- **What you are asked to do**
Look through the entries below and show every line containing the word "left".

- **Records supplied**
• • • •

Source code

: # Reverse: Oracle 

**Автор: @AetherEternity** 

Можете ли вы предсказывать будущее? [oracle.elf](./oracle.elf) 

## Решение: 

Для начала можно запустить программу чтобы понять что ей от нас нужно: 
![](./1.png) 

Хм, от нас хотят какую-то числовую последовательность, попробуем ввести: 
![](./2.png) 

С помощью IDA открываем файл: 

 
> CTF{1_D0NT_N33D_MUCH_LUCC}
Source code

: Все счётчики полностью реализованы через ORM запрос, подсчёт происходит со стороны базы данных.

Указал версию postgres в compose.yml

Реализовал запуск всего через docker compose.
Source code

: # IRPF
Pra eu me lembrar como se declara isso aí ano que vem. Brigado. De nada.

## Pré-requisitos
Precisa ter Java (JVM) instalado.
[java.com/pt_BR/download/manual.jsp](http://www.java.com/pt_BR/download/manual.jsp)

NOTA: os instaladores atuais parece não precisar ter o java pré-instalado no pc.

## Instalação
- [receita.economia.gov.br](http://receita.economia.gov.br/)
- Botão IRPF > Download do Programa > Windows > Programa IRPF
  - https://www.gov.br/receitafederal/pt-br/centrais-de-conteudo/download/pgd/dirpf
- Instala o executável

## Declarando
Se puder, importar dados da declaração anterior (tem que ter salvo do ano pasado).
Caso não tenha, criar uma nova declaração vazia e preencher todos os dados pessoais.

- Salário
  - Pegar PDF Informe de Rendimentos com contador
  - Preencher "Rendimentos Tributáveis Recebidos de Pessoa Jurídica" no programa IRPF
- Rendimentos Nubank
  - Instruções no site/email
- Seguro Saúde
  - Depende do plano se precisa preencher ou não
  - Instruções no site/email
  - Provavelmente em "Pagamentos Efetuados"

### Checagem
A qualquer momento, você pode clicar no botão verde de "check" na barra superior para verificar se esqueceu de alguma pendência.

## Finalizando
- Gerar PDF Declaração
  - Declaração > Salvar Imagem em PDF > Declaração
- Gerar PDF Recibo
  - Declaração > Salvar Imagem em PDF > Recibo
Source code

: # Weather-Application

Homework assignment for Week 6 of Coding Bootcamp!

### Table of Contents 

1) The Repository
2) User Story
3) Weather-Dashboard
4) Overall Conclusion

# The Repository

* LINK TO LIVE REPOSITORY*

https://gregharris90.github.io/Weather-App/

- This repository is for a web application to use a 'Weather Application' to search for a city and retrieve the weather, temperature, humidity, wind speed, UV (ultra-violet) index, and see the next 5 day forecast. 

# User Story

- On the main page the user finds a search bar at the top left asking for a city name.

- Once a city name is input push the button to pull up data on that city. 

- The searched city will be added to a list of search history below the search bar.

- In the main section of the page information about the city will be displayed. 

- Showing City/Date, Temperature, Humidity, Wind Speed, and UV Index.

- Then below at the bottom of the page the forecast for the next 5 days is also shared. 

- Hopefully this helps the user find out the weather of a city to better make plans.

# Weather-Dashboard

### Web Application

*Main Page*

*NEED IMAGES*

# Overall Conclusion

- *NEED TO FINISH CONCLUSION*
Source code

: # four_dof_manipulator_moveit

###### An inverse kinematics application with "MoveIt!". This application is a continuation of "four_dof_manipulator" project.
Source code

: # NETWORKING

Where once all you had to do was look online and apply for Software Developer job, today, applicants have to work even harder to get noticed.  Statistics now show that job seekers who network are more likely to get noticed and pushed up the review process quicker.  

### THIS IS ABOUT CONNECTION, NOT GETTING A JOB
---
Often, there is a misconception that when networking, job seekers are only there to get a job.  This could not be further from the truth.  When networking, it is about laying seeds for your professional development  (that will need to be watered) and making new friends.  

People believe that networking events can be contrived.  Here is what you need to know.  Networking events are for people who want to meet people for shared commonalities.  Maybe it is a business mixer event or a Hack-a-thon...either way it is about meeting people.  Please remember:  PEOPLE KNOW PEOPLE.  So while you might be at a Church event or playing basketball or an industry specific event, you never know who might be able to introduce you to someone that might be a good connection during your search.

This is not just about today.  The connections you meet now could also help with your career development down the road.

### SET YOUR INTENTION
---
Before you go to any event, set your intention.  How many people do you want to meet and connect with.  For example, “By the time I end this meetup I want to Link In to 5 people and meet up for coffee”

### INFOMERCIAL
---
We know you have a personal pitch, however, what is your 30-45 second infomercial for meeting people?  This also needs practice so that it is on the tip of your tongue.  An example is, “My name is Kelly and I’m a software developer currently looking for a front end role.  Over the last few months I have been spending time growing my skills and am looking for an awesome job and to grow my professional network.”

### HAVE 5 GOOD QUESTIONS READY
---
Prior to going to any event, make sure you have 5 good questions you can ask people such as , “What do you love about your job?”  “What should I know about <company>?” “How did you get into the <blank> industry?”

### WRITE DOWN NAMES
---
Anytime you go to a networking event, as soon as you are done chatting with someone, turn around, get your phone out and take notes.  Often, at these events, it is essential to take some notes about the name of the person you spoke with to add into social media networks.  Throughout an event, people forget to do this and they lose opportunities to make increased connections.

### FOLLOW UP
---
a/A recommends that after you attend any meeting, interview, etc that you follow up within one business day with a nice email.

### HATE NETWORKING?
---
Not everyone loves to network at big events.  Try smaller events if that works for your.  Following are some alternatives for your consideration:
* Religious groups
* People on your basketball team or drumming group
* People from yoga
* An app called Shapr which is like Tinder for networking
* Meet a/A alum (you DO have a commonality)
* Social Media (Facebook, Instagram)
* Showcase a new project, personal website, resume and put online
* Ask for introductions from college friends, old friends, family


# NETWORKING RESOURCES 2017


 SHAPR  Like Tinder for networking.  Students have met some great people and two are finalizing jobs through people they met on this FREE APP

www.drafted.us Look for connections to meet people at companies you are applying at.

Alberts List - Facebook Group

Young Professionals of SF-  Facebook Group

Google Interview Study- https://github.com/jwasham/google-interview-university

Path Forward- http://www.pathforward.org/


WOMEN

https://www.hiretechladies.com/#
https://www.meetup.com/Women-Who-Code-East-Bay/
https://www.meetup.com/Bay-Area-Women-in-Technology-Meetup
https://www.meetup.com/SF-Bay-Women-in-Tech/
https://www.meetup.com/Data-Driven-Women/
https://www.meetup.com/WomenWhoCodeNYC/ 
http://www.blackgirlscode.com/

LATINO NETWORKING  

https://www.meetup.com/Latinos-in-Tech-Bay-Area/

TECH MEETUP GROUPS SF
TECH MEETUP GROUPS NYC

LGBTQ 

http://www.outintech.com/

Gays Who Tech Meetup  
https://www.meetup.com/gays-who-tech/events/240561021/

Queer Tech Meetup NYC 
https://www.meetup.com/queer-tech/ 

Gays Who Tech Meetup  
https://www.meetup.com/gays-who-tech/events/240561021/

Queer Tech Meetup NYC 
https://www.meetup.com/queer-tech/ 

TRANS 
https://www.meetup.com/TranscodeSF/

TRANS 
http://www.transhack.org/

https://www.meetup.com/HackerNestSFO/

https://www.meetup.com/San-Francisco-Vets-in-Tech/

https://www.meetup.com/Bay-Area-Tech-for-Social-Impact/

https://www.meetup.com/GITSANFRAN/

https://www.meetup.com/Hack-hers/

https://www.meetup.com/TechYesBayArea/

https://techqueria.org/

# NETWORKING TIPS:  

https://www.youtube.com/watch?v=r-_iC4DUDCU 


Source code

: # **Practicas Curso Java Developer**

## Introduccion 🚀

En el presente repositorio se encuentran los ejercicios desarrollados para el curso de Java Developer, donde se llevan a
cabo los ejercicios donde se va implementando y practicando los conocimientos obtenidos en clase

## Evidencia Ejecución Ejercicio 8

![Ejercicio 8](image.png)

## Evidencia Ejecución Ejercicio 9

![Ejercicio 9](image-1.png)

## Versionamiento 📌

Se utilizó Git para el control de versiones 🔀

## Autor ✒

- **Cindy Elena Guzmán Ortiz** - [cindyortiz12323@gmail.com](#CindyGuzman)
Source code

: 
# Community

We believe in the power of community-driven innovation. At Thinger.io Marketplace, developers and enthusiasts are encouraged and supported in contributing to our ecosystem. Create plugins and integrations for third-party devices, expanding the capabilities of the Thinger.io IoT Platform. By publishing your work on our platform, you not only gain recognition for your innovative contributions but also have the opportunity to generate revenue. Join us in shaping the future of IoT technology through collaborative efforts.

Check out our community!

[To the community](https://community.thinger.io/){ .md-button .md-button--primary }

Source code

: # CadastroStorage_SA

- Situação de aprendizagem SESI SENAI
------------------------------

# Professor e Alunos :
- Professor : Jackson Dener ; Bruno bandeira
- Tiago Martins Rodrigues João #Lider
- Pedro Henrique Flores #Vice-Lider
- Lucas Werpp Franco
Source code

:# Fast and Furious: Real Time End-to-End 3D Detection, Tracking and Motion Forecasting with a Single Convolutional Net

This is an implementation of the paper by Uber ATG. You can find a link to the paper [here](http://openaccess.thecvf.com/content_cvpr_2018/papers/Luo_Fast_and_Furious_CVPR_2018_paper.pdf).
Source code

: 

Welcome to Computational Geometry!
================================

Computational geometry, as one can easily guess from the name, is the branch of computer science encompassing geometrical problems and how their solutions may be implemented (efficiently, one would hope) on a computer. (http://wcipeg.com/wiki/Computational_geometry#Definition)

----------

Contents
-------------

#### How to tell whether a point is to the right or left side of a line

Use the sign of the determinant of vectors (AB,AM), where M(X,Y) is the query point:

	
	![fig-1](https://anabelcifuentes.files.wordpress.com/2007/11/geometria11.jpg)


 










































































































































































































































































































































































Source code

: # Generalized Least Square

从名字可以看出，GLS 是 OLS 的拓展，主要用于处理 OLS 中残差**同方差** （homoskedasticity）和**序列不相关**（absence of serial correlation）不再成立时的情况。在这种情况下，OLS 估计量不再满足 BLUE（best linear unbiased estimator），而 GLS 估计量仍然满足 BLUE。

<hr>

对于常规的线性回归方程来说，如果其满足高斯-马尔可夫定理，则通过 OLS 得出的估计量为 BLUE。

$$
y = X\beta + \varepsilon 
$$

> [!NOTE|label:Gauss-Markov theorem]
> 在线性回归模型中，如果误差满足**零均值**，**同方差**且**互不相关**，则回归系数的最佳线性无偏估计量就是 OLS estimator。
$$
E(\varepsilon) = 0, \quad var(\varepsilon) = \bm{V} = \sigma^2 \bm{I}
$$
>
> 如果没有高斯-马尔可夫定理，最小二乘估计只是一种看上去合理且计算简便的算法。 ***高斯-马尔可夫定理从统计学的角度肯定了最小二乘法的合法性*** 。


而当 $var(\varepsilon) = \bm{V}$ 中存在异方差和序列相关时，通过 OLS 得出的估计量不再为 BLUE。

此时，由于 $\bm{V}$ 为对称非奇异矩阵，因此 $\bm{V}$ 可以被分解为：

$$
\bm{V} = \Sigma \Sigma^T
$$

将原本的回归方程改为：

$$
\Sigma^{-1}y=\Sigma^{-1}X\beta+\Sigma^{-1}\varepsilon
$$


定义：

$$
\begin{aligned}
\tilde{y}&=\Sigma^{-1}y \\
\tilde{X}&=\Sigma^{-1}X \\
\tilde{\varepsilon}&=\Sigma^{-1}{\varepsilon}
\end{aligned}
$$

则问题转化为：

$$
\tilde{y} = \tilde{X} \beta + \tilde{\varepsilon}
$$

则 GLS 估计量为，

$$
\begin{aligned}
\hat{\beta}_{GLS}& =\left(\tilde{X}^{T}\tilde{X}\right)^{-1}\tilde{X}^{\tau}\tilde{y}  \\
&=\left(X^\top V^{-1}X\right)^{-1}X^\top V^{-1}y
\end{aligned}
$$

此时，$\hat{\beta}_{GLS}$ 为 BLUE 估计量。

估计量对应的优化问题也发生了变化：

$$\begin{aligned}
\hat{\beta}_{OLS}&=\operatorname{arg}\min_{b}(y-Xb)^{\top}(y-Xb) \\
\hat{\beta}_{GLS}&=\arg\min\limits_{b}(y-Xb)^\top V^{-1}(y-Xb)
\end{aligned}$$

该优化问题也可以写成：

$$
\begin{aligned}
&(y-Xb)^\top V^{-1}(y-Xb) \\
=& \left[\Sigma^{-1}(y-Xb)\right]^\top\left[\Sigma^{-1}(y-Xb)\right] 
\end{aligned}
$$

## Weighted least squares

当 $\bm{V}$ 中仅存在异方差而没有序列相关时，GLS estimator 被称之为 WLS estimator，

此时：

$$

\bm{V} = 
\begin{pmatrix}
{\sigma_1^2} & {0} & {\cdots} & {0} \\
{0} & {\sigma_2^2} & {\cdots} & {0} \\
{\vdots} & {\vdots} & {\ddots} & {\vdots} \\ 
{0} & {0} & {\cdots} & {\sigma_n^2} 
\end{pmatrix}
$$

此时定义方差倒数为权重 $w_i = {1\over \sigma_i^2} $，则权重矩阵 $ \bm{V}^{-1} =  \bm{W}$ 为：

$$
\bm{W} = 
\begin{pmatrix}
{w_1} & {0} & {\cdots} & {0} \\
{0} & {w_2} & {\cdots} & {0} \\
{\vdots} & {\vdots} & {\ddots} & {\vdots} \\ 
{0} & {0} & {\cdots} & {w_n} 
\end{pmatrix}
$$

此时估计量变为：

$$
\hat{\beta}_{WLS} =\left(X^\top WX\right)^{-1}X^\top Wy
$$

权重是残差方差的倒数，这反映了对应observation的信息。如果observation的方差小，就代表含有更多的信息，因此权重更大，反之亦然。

• • • •

- **Output for this exercise**
- On the main page the user finds a search bar at the top left asking for a city name.
#### How to tell whether a point is to the right or left side of a line
\hat{\beta}_{GLS}& =\left(\tilde{X}^{T}\tilde{X}\right)^{-1}\tilde{X}^{\tau}\tilde{y}  \\
&=\left(X^\top V^{-1}X\right)^{-1}X^\top V^{-1}y
=& \left[\Sigma^{-1}(y-Xb)\right]^\top\left[\Sigma^{-1}(y-Xb)\right] 
\hat{\beta}_{WLS} =\left(X^\top WX\right)^{-1}X^\top Wy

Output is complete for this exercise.